What to work on: Reproduce the lines of the material verbatim, from the line containing "documentari, film d’inchiesta" up to and including the line containing "Bassanelli.it".

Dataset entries

■ ■ ■

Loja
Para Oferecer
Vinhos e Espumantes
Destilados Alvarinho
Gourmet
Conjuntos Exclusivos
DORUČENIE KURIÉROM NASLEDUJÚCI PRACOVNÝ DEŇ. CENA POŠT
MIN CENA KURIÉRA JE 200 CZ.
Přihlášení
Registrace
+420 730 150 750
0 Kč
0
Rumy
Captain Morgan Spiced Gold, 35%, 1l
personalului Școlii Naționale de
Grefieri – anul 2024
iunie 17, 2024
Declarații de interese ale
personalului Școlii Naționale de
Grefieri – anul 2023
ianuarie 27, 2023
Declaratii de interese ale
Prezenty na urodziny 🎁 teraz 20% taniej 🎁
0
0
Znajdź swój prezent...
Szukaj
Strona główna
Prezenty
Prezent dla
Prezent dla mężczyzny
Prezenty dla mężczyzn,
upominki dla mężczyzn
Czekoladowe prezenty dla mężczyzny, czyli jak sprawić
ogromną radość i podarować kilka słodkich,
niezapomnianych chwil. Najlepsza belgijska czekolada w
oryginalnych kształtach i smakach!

■ ■ ■

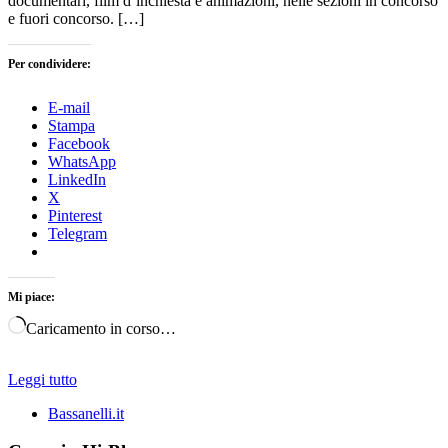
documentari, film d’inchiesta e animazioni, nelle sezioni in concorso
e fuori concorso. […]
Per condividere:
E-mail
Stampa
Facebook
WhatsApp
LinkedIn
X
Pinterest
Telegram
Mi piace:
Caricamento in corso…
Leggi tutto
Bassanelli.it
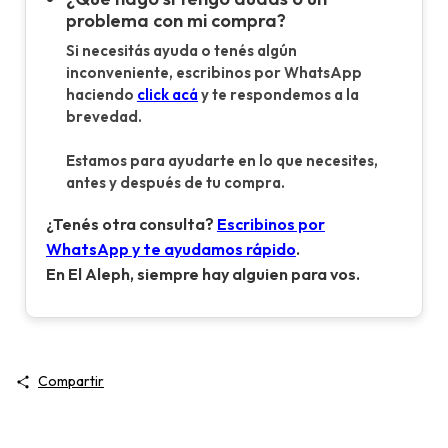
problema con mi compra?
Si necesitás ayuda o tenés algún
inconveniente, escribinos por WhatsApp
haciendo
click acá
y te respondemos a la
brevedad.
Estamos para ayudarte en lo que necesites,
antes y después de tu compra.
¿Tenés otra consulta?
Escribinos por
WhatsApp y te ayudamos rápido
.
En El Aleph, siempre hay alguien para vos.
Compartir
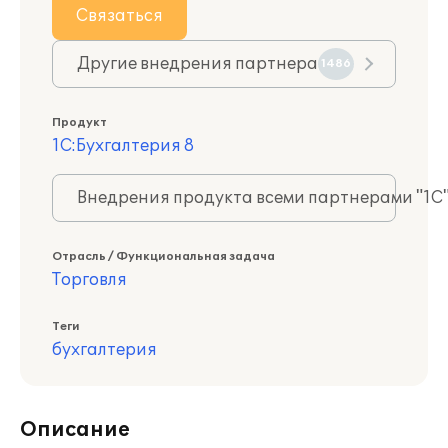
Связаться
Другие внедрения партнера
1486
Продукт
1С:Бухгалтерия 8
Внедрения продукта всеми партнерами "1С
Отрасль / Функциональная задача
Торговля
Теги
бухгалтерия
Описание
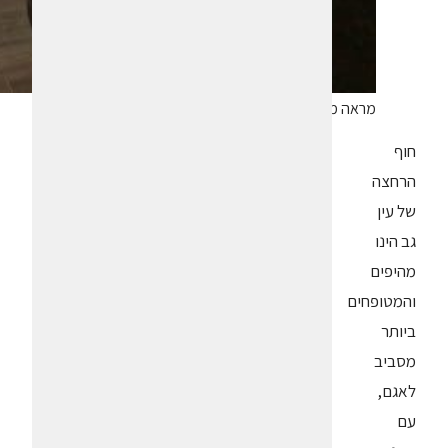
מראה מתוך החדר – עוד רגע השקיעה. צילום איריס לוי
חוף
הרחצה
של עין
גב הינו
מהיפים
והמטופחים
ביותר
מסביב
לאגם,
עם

■ ■ ■

Solution to the exercise:
documentari, film d’inchiesta e animazioni, nelle sezioni in concorso
e fuori concorso. […]
Per condividere:
E-mail
Stampa
Facebook
WhatsApp
LinkedIn
X
Pinterest
Telegram
Mi piace:
Caricamento in corso…
Leggi tutto
Bassanelli.it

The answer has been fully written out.